萝らか妹 提交于 2019-11-29 21:34:29

You've got the general idea, but it takes a while to really get used to Dependency Injection. I see a number of possible improvements to be made:

  1. Your IServices interface seems unnecessary. I'd prefer to have the controller specify which services it needs (IPhotoService, etc.) via its constructor, rather than using the IServices interface like some kind of strongly-typed service locator.
  2. Did I see a DateTime.Now in there? How are you going to verify that the date gets set correctly in a unit test? What if you decide to support multiple time zones later? How about using an injected date service to produce that CreatedDate?
  3. There is a very good Ninject extension specifically for MVC. It takes care of plugging into the various points that MVC 3 supports for injection. It implements things like your NinjectControllerFactory. All you have to do is make your Global class extend a specific Ninject-based application.
  4. I'd suggest using NinjectModules for setting your bindings, rather than setting them in your ControllerFactory.
  5. Consider using Binding by Convention so that you don't have to explicitly bind each service to its implementation.

Update

The Ninject MVC Extension can be found here. See the README section for an example of how to extend the NinjectHttpApplication. This example uses Modules, which you can read more about here. (They're basically just a place to put your binding code so that you don't violate the Single Responsibility Principle.)

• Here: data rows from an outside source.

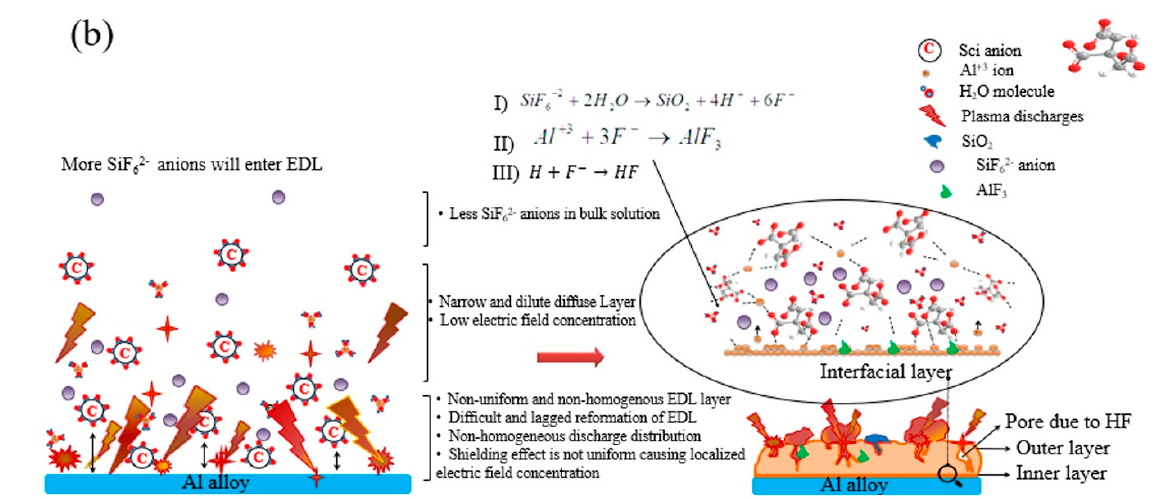
Figure 7. Schematic illustration showing the formation of the EDL as well as the hydrolysis reaction of SiF 62 − anions on the surface of the ( a ) S5 sample and ( b ) S10 sample.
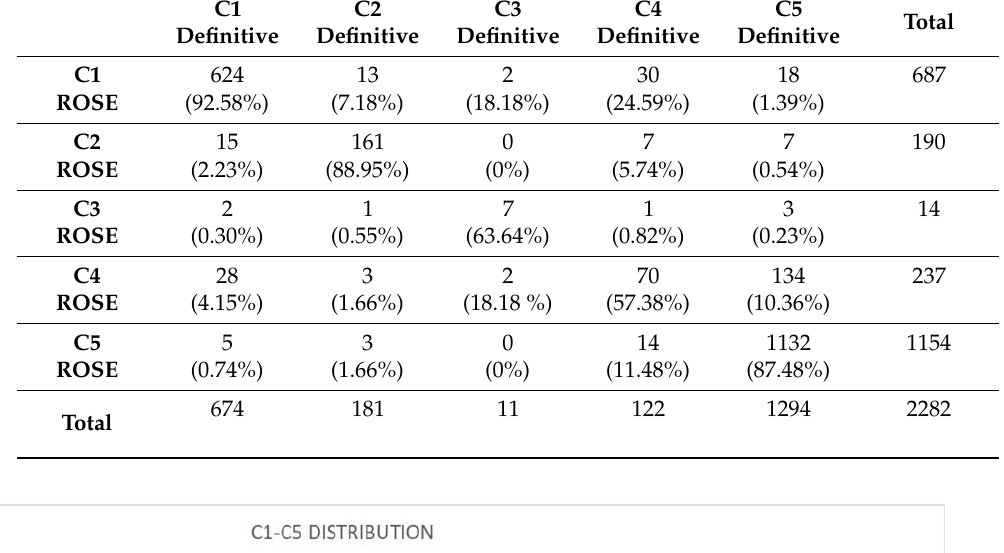
Table 3. C1–C5 classification distribution during ROSE and in definitive diagnoses (percentage refers to the incidence of ROSE categories (rows) out of the total number of each single category defined by final cytological diagnosis (columns)).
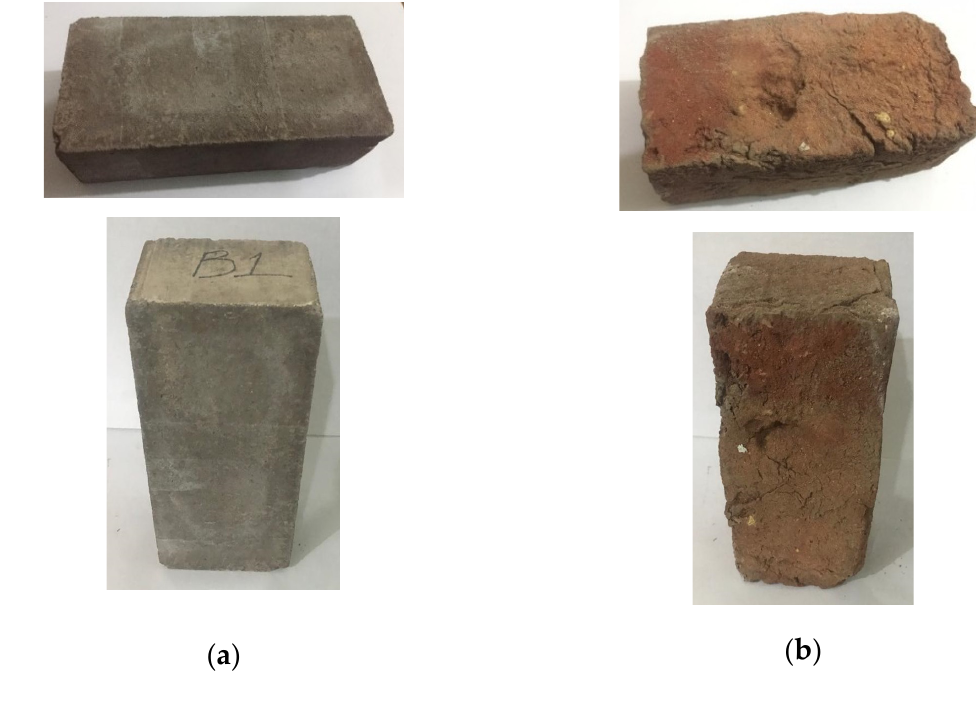
Figure 15. Efflorescence of the brick samples.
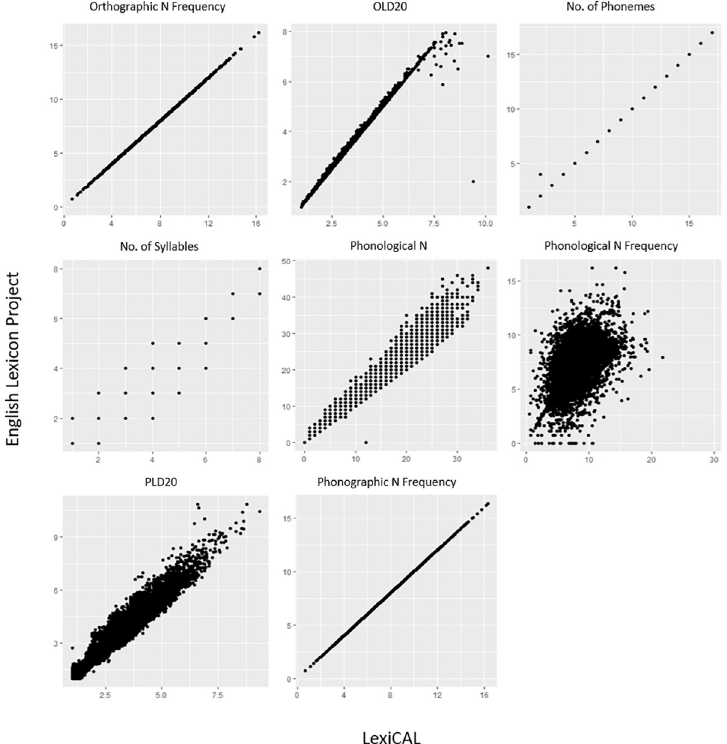
Fig 6. Scatterplots displaying the relationships between the data computed by LexiCAL, and the data from the English Lexicon Project. Scatterplots for word length, orthographic neighbourhood density, and phonographic neighbourhood density are not presented because the data were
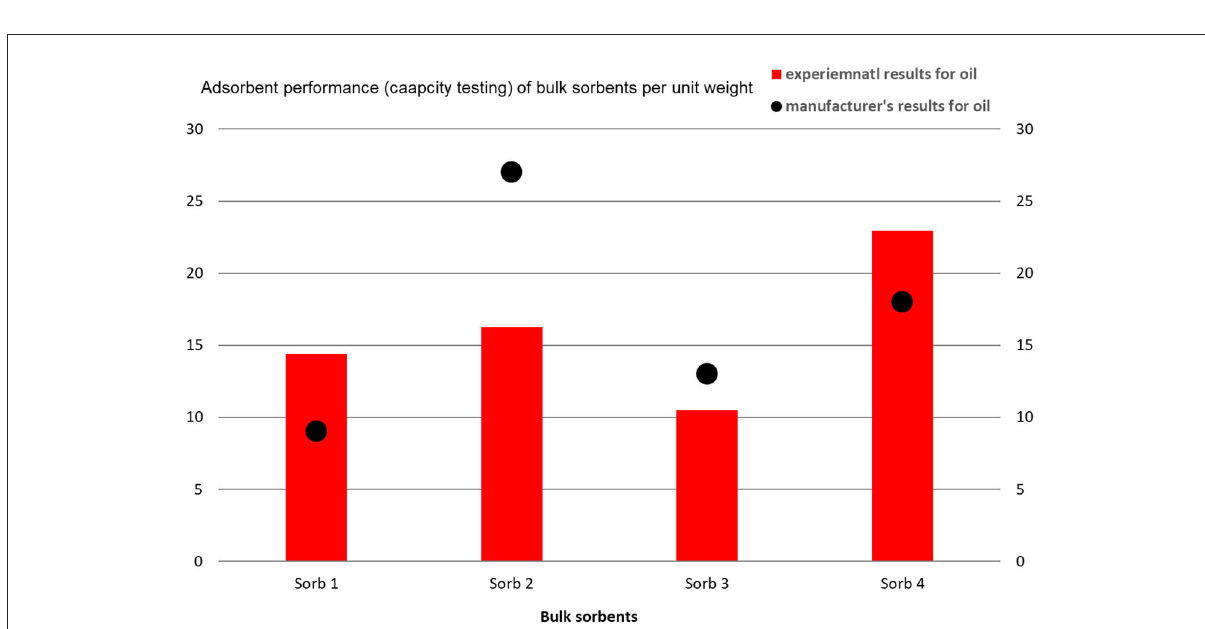
forces after being released into the environment (article 12.4 in safety data sheet). The given parameter is only occasionally stated in SDS or in technical sheets of dangerous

Regarding conventions-based bindings, the general idea is to have your binding code scan the appropriate assemblies and automatically bind things like IPhotoService to PhotoService based on the naming convention. There is another extension here to help with such things. With it, you can put code like this in your module:

Kernel.Scan(s =>
                {
                   s.From(assembly);
                   s.BindWithDefaultConventions();
                });

The above code will auto-bind every class in the given assembly to any interface it implements that follows the "Default" conventions (e.g. Bind<IPhotoService>().To<PhotoService>()).

Update 2

Regarding using the same DbContext for an entire request, you can do something like this (using the Ninject.Web.Common library, which is required by the MVC extension):

Bind<SiteContext>().ToSelf().InRequestScope();

Then any context-dependent services that Ninject creates will share the same instance across a request. Note that I have personally used shorter-lived contexts, so I don't know off the top of my head how you'd force the context to be disposed at the end of the request, but I'm sure it wouldn't be too difficult.

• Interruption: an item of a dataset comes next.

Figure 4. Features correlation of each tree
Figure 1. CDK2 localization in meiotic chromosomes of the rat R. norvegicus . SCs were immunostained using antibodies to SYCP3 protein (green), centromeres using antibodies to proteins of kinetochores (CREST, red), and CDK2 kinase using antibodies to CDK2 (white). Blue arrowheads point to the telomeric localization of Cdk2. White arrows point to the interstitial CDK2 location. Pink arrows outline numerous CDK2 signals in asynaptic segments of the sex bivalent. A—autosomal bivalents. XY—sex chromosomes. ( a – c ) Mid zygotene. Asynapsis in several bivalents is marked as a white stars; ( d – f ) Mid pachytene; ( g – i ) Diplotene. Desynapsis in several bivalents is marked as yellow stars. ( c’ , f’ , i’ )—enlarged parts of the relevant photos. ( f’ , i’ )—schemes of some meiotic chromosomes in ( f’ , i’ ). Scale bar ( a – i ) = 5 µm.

The IServices and Services types seem superfluous to me. If you drop them and change your controller's constructor to be

public PhotoController(IPhotoService photoService, IProfileService profileService)
{
  _photoService = photoService;
  _profileService = profileService;
}

it will be more apparent what it is actually depending on. Moreover, when you create a new controller, that only really needs IProfileService, you can just pass an IProfileService instead of a full IService, thus giving the new controller a lighter dependency.

I could argue that your services look very much with a repository. Look closely to the interface:

IQueryable<Photo> GetAll { get; }
Photo GetById(int photoId);
Guid AddPhoto(Guid profileId);

Looks very much like a repository to me. Maybe because the example is rather simple but I see the point of having a service if you add use case logic on it. instead of these rather simpel CRUD operations.

And you could argue that EFs DbSet and DbContext are the repositories and unit of work of the app...and at this point we enter a new zone that is somewhat out of scope of the question.